** START OF RECORDS PROVIDED **
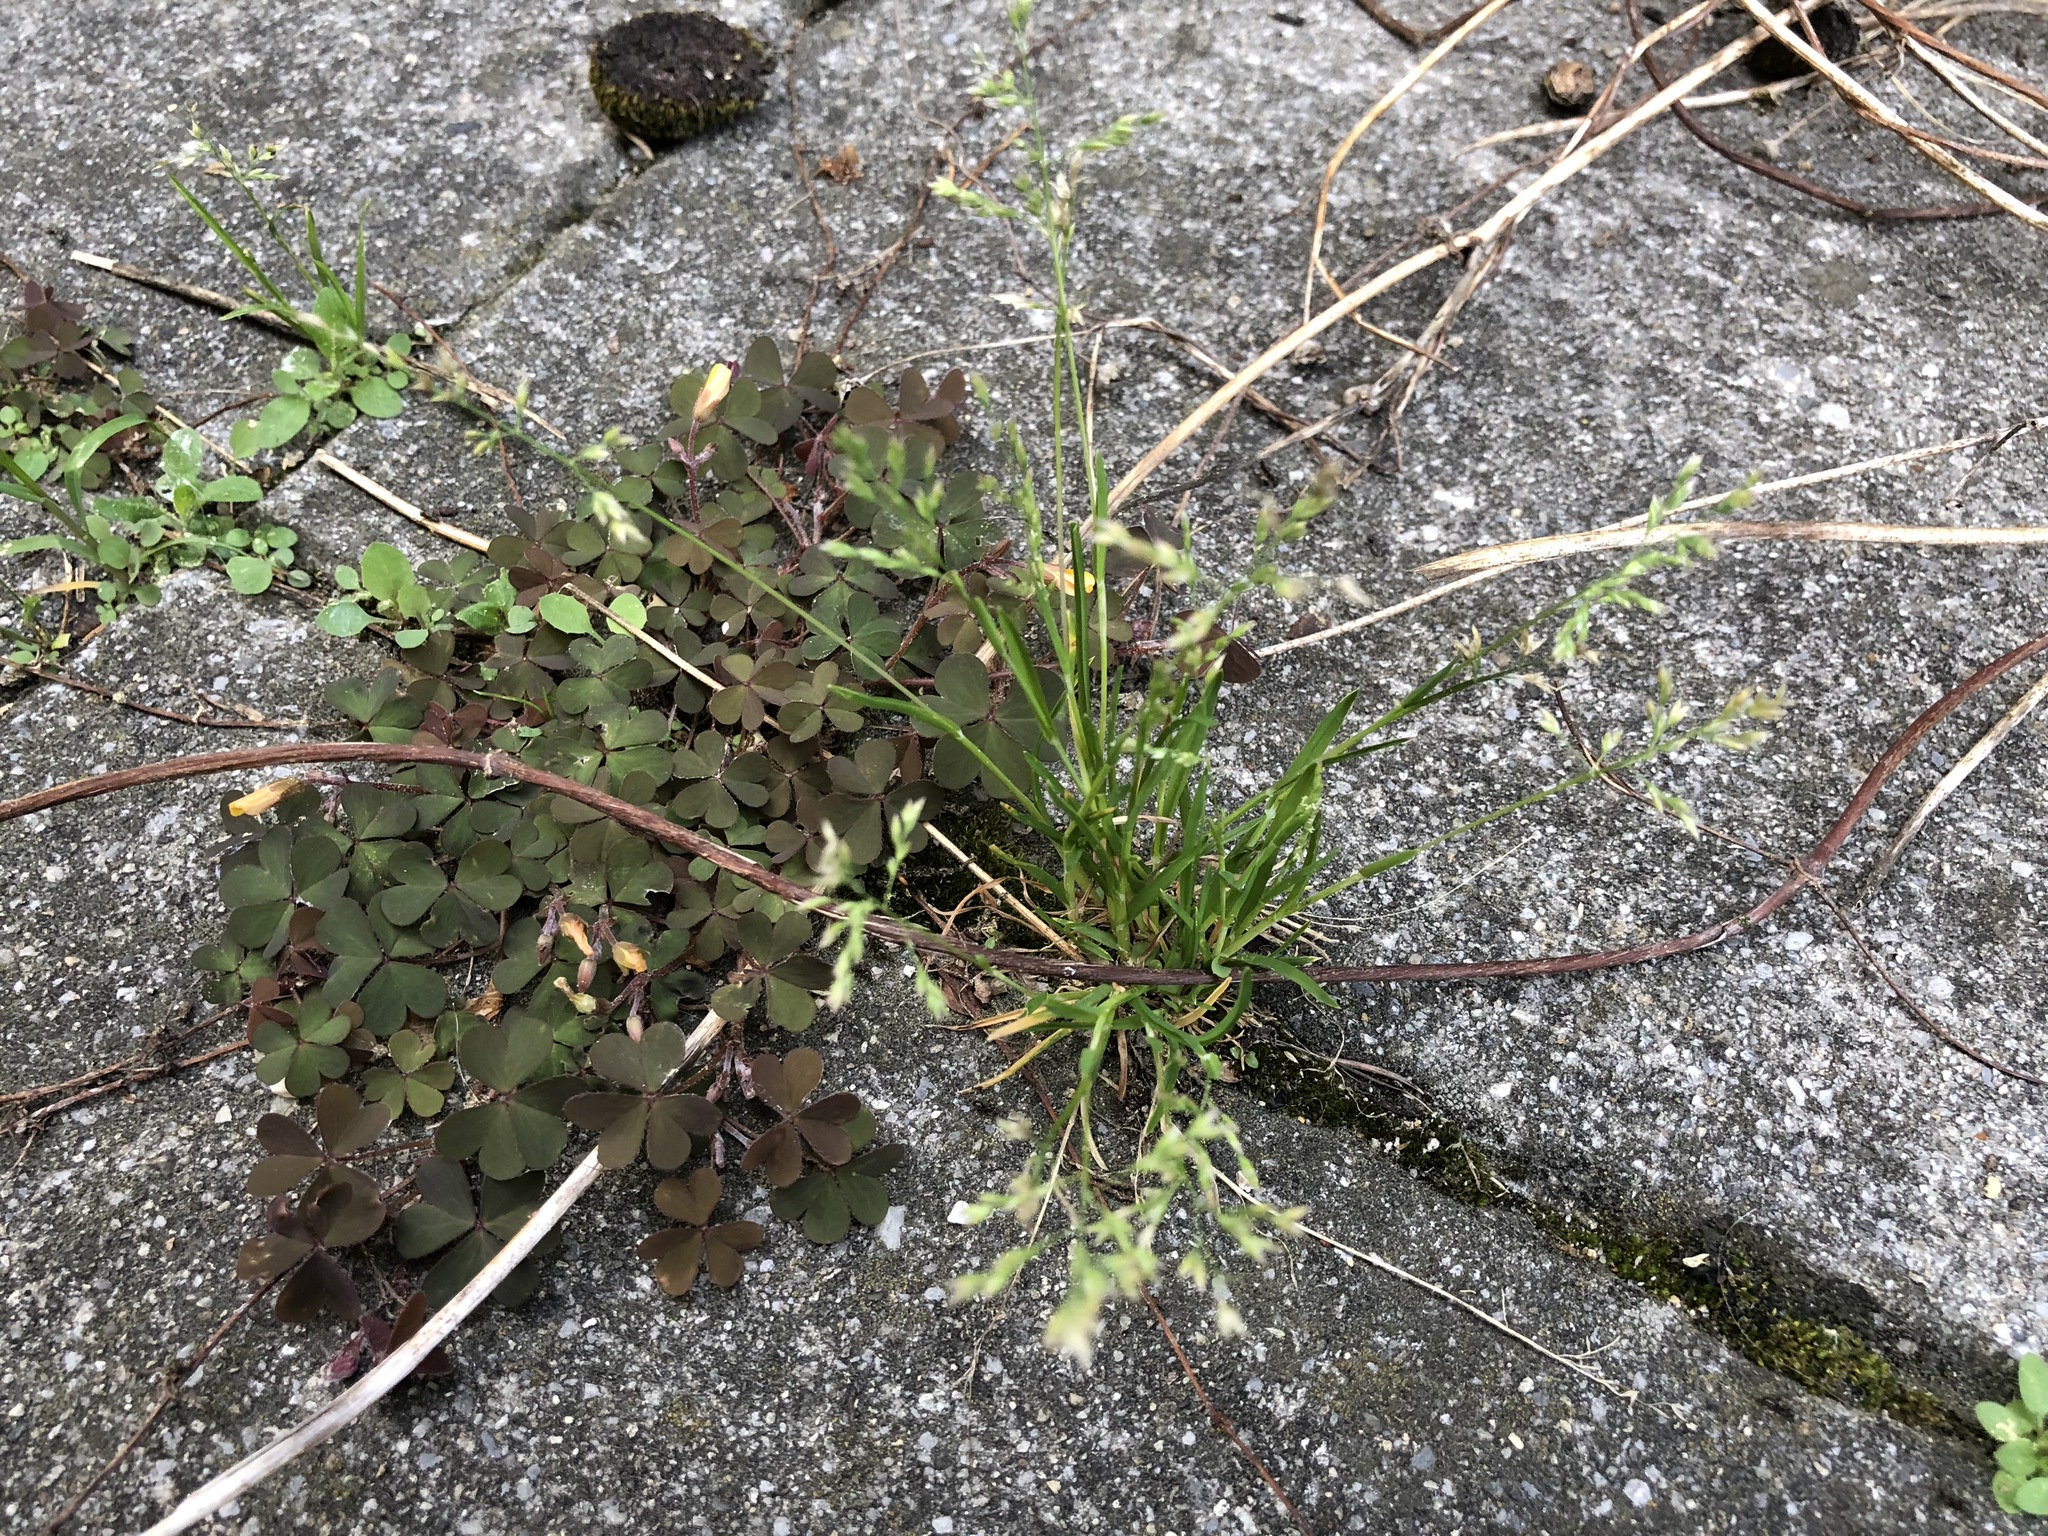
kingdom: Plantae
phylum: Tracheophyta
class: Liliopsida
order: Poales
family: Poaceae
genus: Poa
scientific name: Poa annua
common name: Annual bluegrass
** END OF RECORDS PROVIDED **
** START OF RECORDS PROVIDED **
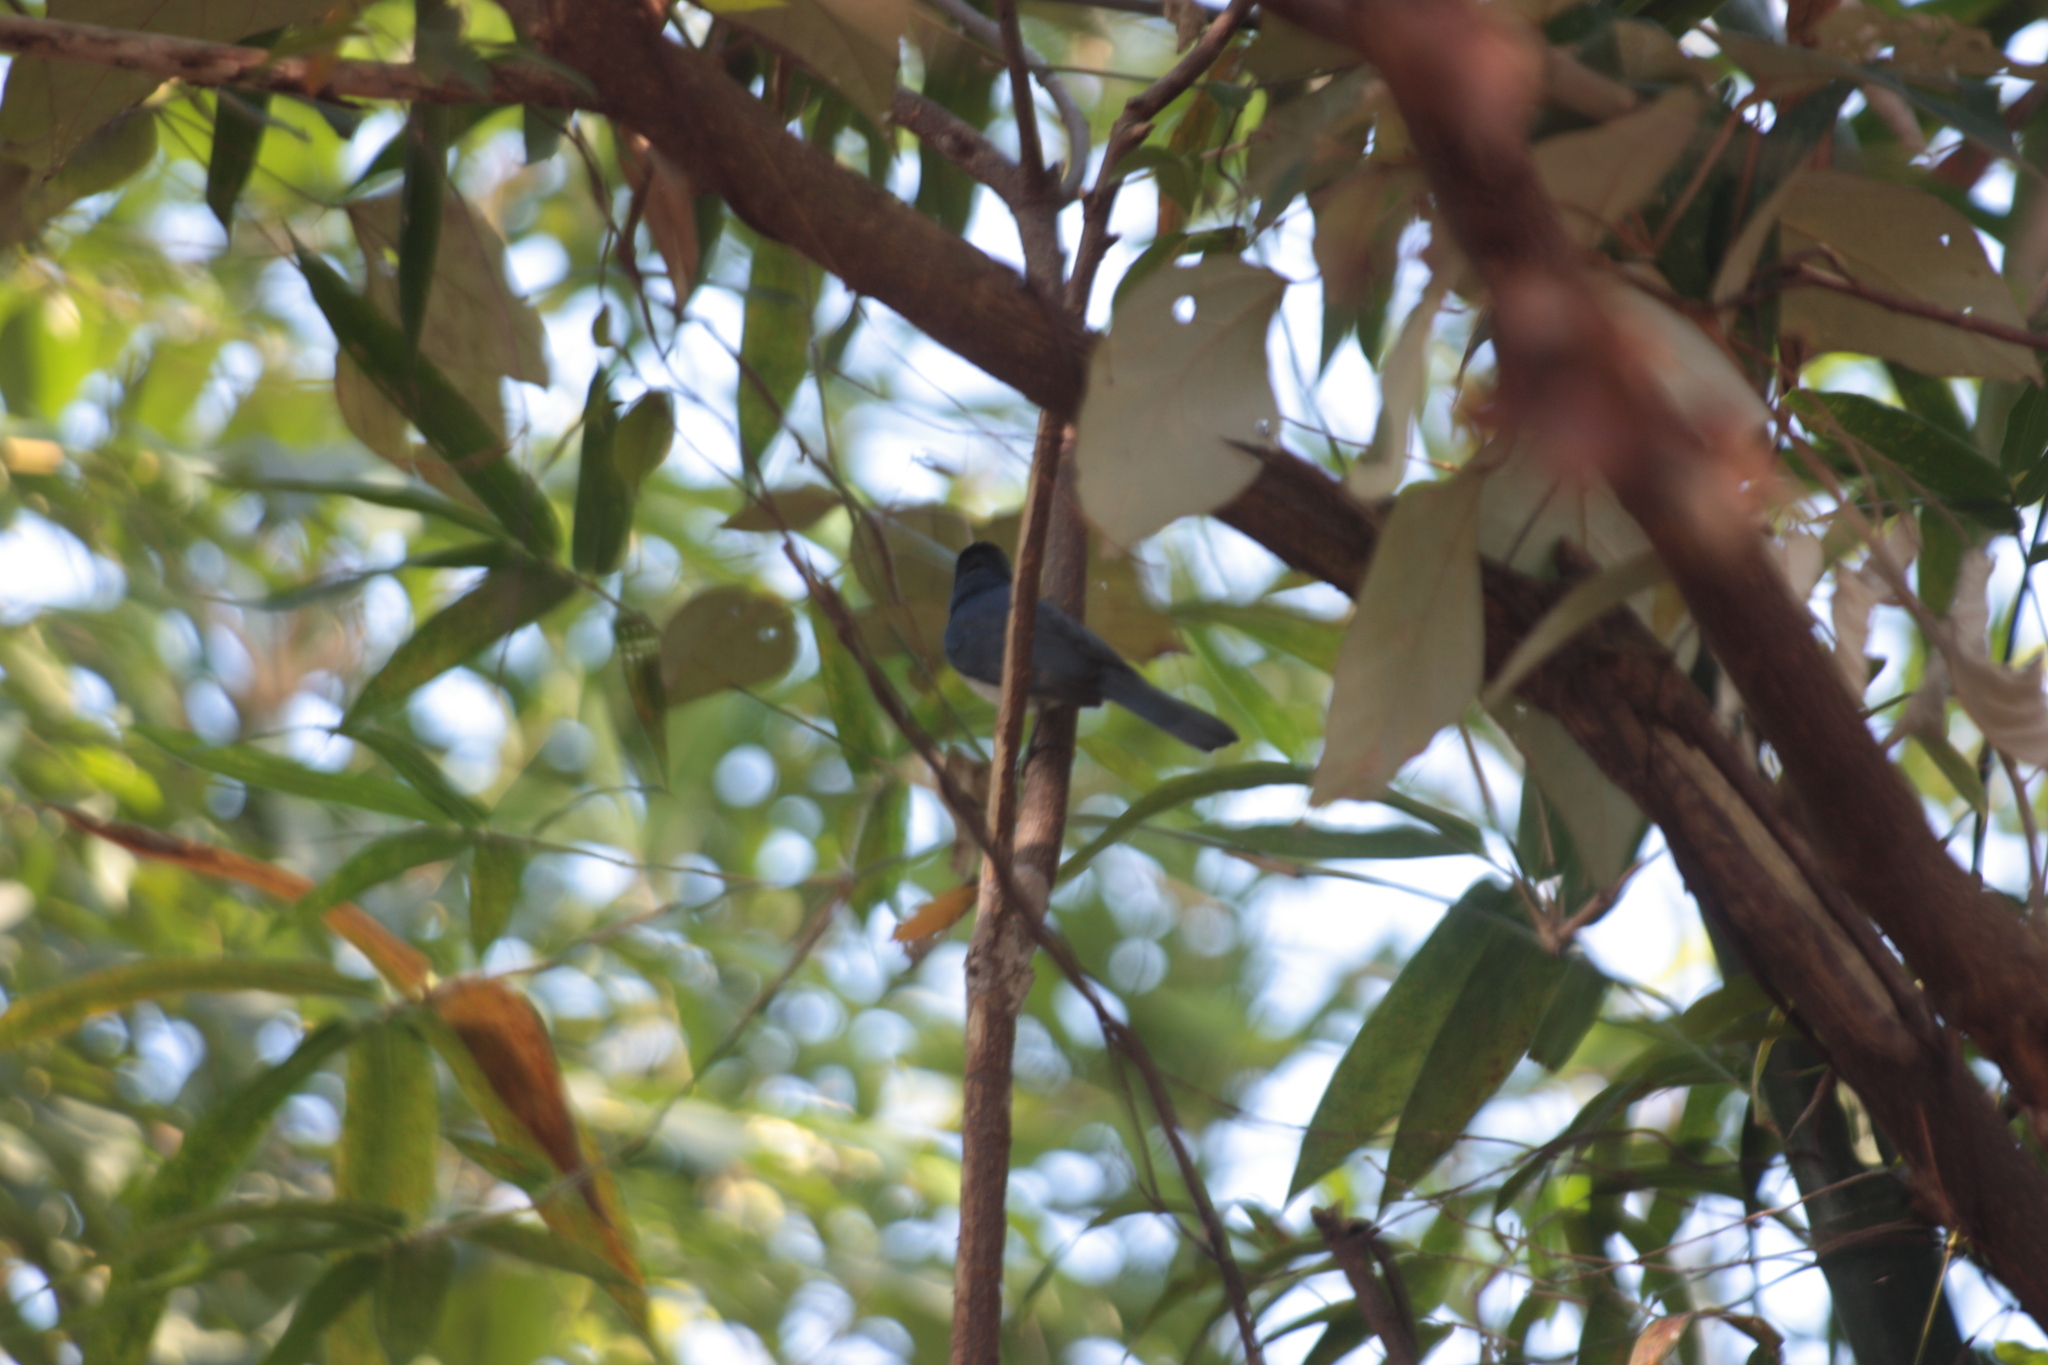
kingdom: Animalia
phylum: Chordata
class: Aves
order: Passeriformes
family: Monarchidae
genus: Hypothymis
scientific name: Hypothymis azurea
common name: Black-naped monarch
** END OF RECORDS PROVIDED **
** START OF RECORDS PROVIDED **
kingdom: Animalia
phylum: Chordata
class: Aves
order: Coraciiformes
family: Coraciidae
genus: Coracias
** END OF RECORDS PROVIDED **
* SHORT PROBLEM *
Could you duplicate the lines in the rows above, starting with the line that contains "kingdom: Plantae" and going on through the line that contains "scientific name: Poa annua", without changing anything?

* TASK SOLUTION *
kingdom: Plantae
phylum: Tracheophyta
class: Liliopsida
order: Poales
family: Poaceae
genus: Poa
scientific name: Poa annua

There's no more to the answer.